BWW Review: New York City Ballet Spans Hundreds of Years in 1 Performance
On Thursday evening, October 15, 2015, the curtain rose at the David Koch Theater to reveal a colorful stage in the style of commedia dell'arte, vibrant scenery and costumes by Rouben Ter-Arutunian, and lighting by Mark Stanley. The occasion was George Balanchine's Harlequinade, created for the New York City Ballet for the 65th anniversary of Marius Petipa's Les Millions de Harlequin. While this Balanchine ballet premiered on February 4, 1965, its original roots, particularly from commedia dell'arte, were popular in Italy and France from the 16th to the 18th centuries. These comedies were filled with humor, slapstick, and mimicry. Actors wore masks, as did some of the dancers, which became so familiar that they evolved into stock characters, most notably Pierrot and his wife Pierrette; Columbine and Harlequin, who are in love and marry in the second act of the ballet; and the Good Fairy.

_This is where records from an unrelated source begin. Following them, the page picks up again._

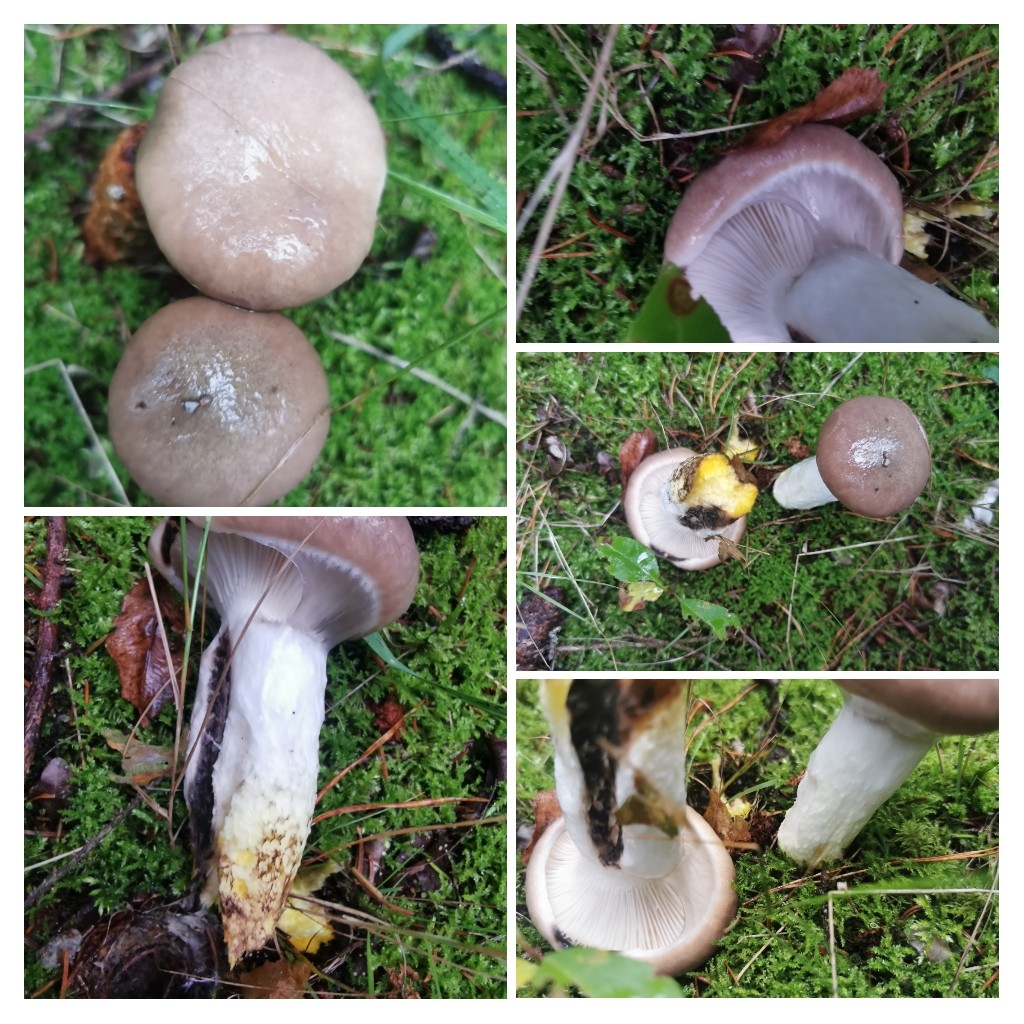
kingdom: Fungi
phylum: Basidiomycota
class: Agaricomycetes
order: Boletales
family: Gomphidiaceae
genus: Gomphidius
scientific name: Gomphidius glutinosus
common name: grå slimslør
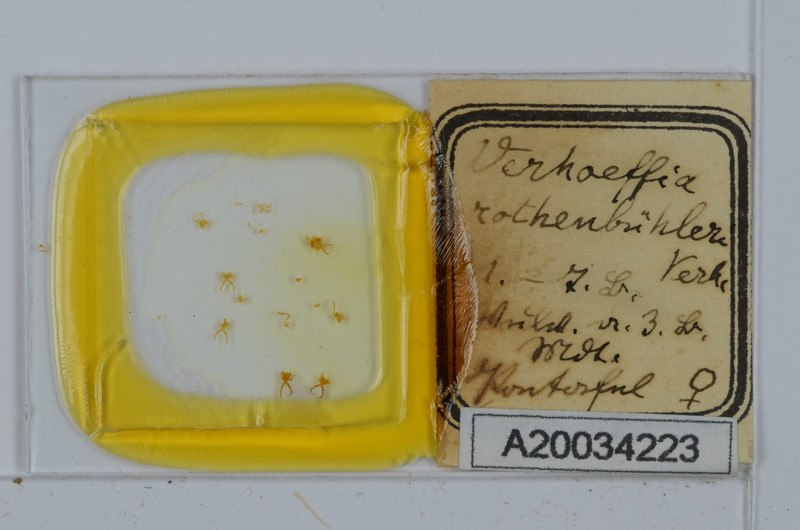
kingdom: Animalia
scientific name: Animalia
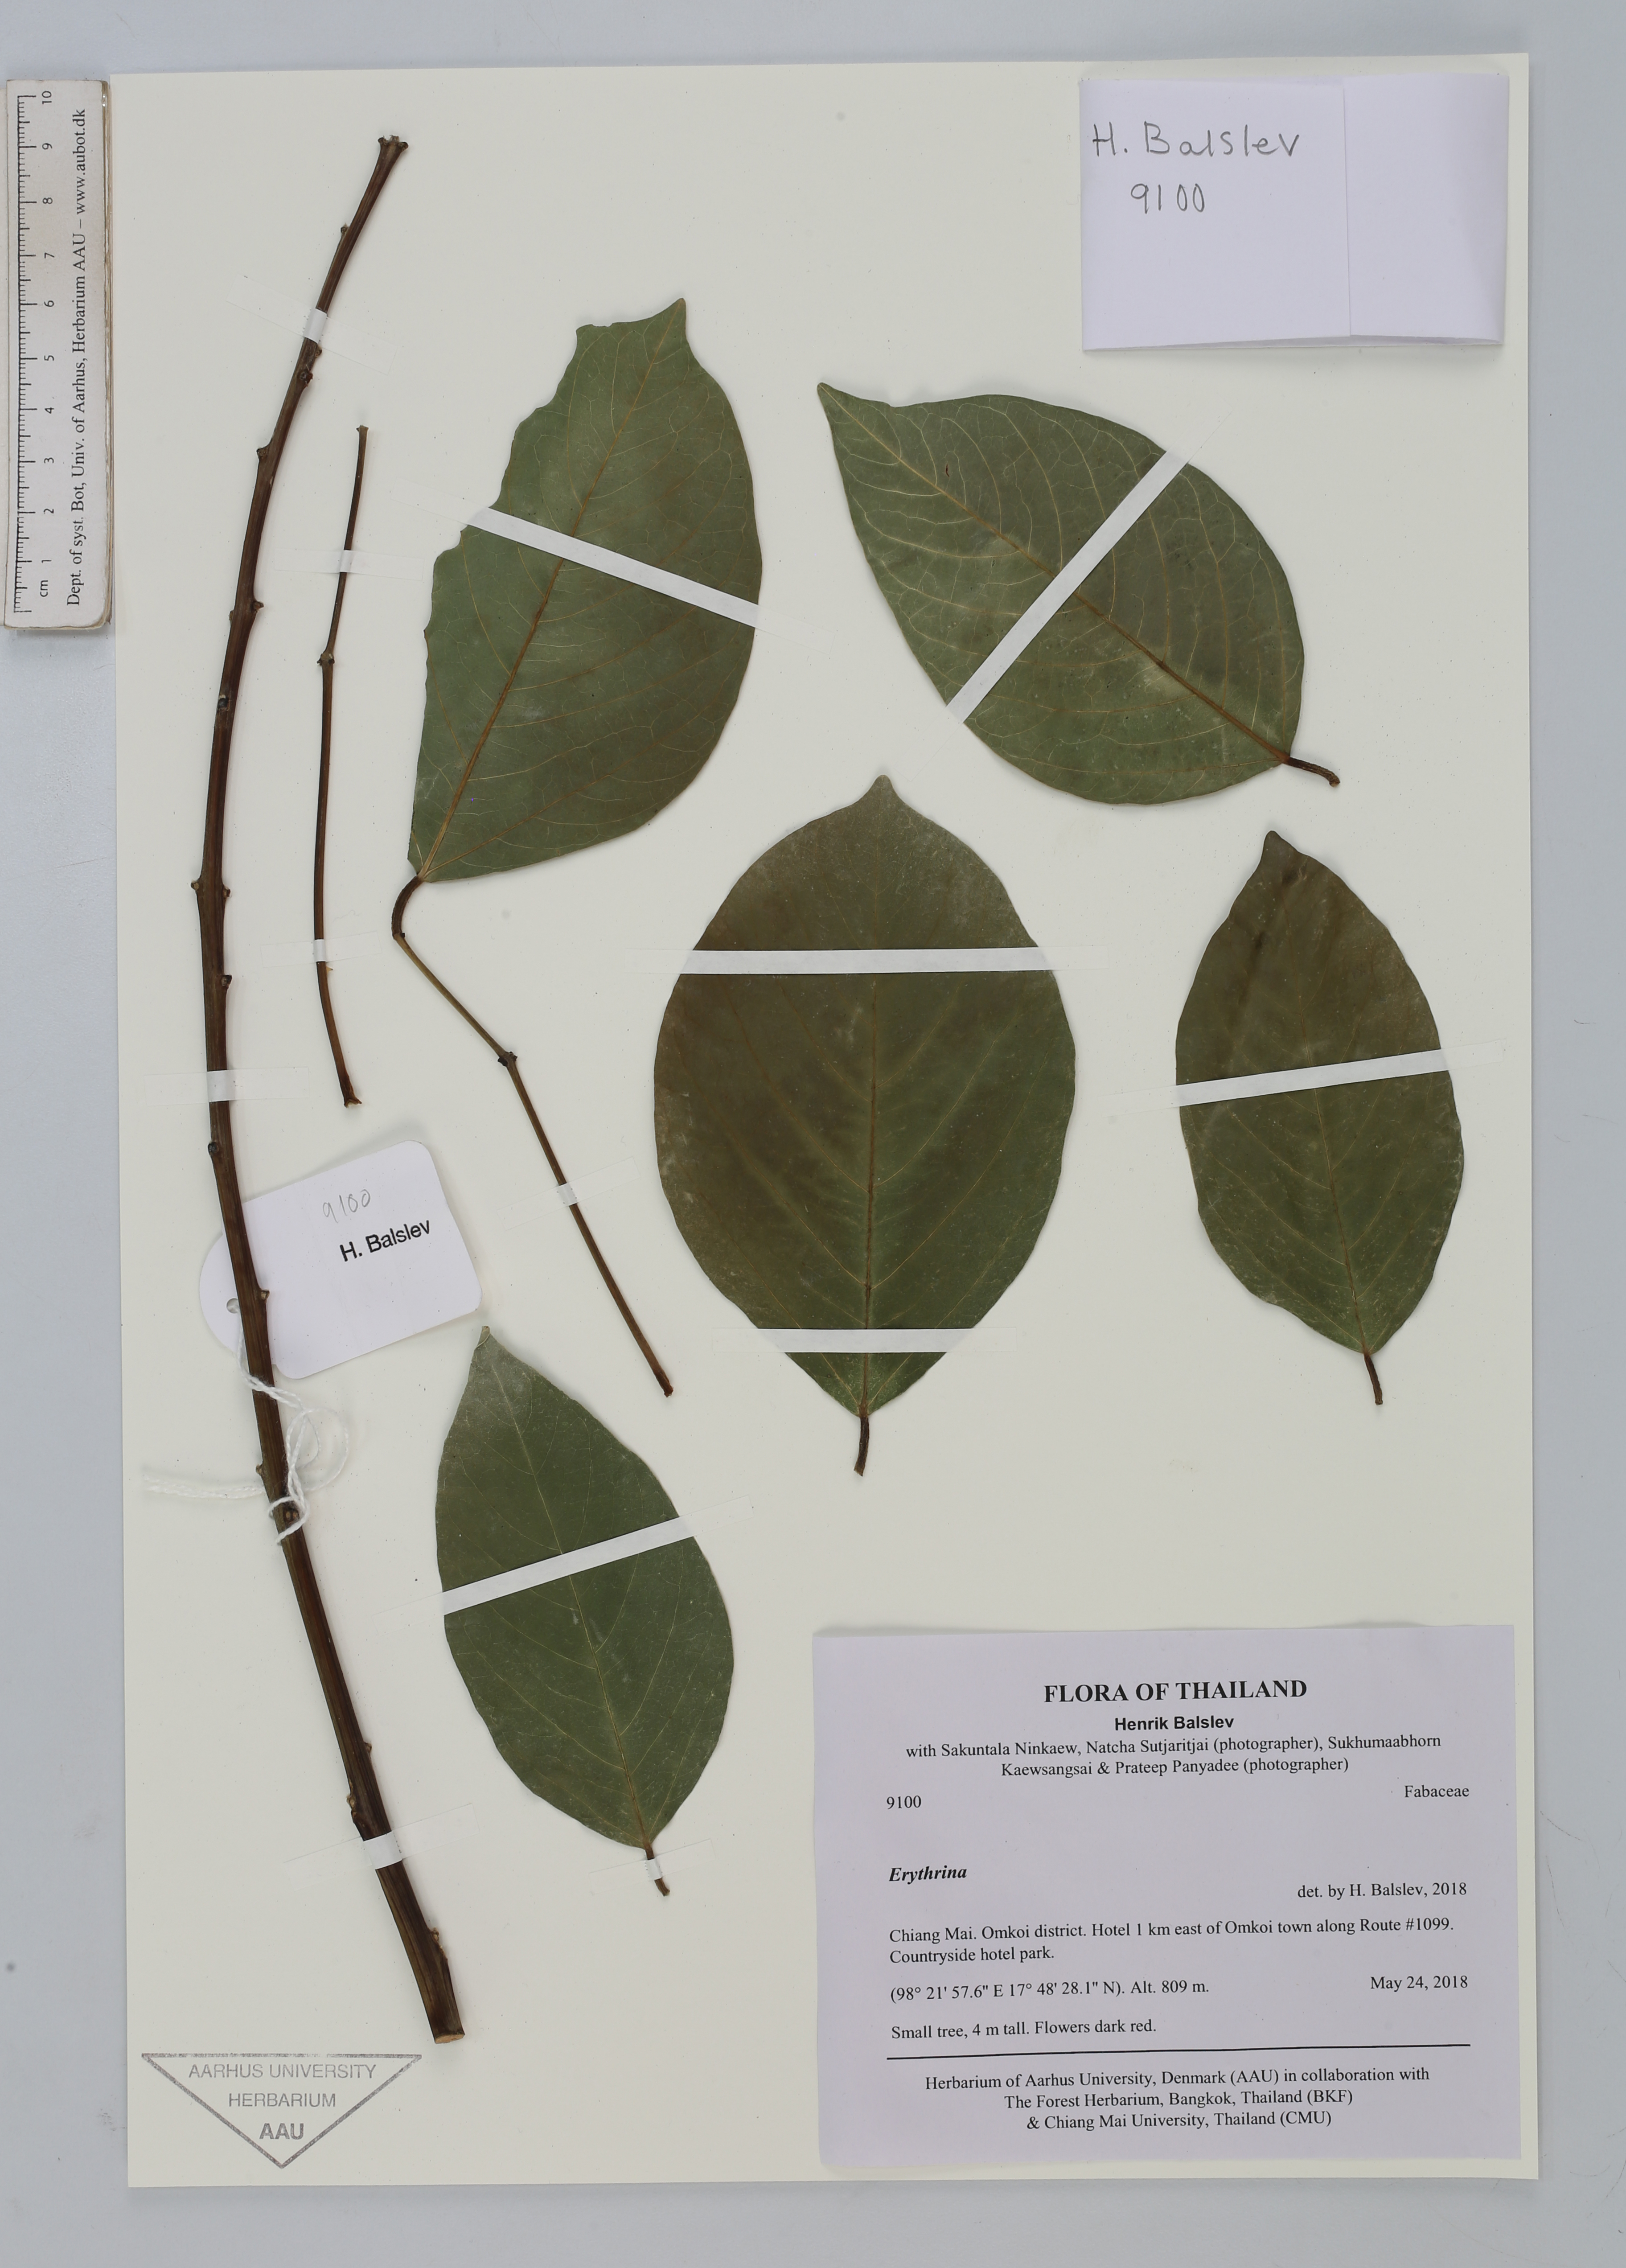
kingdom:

The music of Riccardo Drigo is fun, engaging, uplifting, and especially danceable, led by guest conductor, Paolo Peroni. Tiler Peck was perfectly cast, adorable as the animated, cute, flirty Columbine, who repeatedly draws Harlequin in and, with the mores of the time, pushes him away. Joaquin De Luz was an ideal Harlequin with bravura skills. Daniel Ulbright's Pierrot, too, was fun and appropriate, as was Erica Pereira's narcissistic Pierrette. Corps de ballet member, Emilie Gerrity was pretty and lyrical as La Bonne Fee (the Good Fairy). The character role of Leandre, wealthy suitor to Columbine, was played by Guest Artist and former NYCB and ABT dancer, Robert La Fosse, with exaggerated personality, as, no doubt, it was intended.
This second ballet of the evening, Jerome Robbins' N.Y. Export: Opus Jazz, to music of Robert Prince, which was premiered June 8, 1958, by Robbins' Ballets U.S.A, transported us to the mid 20th century. This work, costumed in colorful T-shirts and sneakers with black jeans, seems like a continuation in spirit of Robbins' West Side Story. The dancing was fresh and youthful. The juxtaposition of these two ballets, however, seemed unnecessary, doing nothing to support each other.